A L A R RM ARUNACHALLAM CHETTIAR (THROUGH HIS AUTHORIZED AGENT M SUBRAMANIA AYYAR), ET AL Vs. MANGALAM ET AL

Decided On December 22, 1915
A L A R RM ARUNACHALLAM CHETTIAR (THROUGH HIS AUTHORIZED AGENT M SUBRAMANIA AYYAR), ET AL Appellant
V/S
MANGALAM ET AL Respondents

JUDGEMENT

(1.) Defendant is the appellant. The questions raised in these appeals relate to the propriety of the terms of the patta as settled by the Special Deputy Collector and varied in appeal by the District Judge.

(2.) The first question relates to the kanganam fee which the defendant wants to levy. Kanganam is, in effect, a contribution paid by the tenant to reimburse the landlord for the cost of the supervision of harvest out of which melvaram has to be delivered to the landlord. The Special Deputy Collector found that this was an item included in the total jama of the Ramnad taluk at the time of the Permanent Settlement and formed one of the items of assets in fixing the peshkash, that it was not an illegal cess so as to bring it under Section 143 of the Estates Land Act and that it was being paid for a series of years. He, however, was of opinion that it could not be levied after the Estates Land Act came into force, as it was a charge for supervision not allowed by the Act which removes all restraints on harvesting by the tenant on the part of the landholder. The District Judge on appeal confirmed the judgment of the Special Deputy Collector, on the ground that the service for which the fee was paid was no longer required. We are of opinion that on the facts found by the Special Deputy Collector, kanganam fee falls under Section 3(ii), Clause (a) of the Estates Land Act as being a sum payable by a ryot as such in addition to the rent due by him in respect of the land held by him. As the landlord is entitled to a share of the produce, the necessity for supervision is obvious. It is difficult to see how there can be any restraint on the harvest, simply because the landlord employs a person to watch his interests.

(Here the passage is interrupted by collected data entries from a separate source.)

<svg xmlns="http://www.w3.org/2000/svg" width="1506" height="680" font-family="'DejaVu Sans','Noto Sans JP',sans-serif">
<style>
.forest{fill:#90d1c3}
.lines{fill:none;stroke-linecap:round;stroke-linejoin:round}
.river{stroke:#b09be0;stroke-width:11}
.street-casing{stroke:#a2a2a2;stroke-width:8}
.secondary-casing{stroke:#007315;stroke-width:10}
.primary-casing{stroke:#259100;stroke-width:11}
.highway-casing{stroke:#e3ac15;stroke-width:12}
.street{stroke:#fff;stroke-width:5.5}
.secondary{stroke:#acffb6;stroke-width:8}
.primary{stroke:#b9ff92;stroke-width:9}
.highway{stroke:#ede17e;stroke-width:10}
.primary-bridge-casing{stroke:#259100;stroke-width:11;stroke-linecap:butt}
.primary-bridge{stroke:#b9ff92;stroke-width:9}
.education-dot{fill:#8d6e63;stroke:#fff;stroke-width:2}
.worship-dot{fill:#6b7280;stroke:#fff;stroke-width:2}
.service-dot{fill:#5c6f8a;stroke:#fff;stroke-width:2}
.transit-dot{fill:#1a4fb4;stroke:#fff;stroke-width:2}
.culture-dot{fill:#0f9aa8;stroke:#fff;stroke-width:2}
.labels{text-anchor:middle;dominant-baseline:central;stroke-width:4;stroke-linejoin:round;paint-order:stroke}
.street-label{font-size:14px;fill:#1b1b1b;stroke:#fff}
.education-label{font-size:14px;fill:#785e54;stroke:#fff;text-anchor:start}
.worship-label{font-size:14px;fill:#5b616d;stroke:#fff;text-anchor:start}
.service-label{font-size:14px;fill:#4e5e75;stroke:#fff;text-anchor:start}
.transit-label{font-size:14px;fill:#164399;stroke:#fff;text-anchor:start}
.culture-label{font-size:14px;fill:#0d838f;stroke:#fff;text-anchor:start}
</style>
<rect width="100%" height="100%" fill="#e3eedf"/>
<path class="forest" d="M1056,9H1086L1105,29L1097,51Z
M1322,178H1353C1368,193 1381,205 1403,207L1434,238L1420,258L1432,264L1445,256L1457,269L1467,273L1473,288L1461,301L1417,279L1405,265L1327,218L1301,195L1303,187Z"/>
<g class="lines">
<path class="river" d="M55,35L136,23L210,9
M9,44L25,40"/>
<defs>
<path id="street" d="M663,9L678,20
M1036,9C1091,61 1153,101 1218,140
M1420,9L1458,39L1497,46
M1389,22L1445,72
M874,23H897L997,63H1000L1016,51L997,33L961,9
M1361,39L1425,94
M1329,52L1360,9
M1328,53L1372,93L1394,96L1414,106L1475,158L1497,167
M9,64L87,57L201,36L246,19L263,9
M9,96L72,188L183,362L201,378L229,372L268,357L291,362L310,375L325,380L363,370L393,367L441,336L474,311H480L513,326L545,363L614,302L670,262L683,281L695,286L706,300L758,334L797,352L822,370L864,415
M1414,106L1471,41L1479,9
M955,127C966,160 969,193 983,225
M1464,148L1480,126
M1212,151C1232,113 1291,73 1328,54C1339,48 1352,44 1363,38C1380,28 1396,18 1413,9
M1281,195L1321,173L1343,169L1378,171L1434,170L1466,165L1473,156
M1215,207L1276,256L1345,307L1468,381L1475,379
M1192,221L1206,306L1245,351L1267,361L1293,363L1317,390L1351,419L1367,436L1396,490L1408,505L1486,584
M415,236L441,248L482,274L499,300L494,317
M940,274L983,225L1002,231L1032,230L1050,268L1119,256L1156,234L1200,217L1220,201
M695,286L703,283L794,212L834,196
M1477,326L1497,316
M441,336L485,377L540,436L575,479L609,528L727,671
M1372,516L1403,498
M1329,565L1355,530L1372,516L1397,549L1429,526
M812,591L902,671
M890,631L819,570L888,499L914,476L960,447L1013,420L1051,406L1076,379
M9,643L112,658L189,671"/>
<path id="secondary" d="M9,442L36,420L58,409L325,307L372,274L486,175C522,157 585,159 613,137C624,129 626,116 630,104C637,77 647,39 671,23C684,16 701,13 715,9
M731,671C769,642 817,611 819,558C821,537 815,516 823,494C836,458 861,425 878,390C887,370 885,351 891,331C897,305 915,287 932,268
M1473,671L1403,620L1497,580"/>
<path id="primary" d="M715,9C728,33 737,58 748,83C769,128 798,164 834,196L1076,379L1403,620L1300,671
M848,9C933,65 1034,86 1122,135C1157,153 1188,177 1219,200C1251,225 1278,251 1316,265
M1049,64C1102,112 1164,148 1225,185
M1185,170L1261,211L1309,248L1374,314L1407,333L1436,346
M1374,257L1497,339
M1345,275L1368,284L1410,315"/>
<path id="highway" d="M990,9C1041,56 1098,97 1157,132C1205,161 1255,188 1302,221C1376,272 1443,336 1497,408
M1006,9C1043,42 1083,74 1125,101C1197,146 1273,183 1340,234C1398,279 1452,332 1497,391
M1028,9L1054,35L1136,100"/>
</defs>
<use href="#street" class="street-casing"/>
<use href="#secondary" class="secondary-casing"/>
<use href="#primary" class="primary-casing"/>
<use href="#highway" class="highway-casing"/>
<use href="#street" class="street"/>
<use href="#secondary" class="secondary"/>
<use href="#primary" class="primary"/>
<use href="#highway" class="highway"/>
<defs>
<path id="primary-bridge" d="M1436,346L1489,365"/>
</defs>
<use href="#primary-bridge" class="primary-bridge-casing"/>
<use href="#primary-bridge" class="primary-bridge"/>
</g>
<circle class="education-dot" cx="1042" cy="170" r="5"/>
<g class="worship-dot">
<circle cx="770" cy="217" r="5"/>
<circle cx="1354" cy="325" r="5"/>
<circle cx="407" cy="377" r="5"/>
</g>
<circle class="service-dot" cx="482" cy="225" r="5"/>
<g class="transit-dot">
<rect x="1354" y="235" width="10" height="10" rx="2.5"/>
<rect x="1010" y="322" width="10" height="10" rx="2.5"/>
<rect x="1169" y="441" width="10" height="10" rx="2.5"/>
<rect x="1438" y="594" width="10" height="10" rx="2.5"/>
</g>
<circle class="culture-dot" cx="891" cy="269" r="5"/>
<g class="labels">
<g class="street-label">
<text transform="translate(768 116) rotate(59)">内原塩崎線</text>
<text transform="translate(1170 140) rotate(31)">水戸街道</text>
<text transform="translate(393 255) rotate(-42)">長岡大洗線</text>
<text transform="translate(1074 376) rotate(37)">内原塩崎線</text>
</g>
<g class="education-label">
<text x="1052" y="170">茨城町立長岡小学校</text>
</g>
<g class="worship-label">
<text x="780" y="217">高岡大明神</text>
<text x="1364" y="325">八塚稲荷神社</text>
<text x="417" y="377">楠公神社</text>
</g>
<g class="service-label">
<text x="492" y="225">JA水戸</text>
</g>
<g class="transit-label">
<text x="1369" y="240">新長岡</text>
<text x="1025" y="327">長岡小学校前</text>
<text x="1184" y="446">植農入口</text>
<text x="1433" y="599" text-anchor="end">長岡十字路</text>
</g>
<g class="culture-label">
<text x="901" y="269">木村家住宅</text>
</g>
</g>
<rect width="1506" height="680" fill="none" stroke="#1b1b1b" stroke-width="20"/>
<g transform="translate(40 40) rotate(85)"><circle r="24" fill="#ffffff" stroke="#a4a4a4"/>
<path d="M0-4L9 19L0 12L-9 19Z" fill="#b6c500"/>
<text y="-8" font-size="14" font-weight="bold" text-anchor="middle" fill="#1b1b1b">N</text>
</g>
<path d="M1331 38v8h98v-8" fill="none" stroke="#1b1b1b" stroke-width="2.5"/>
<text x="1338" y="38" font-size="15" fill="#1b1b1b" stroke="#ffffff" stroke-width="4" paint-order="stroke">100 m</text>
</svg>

(3.) Section 73, Clause (2); provides that though the tenant may be in exclusive possession of the produce until it is divided, he must not remove it from the threshing-floor, so as to prevent the due division thereof at the proper time and Clause (3) provides that he should, before commencing to cut or gather the crops, give reasonable intimation to the landholder or his authorized agent of his intention to do so.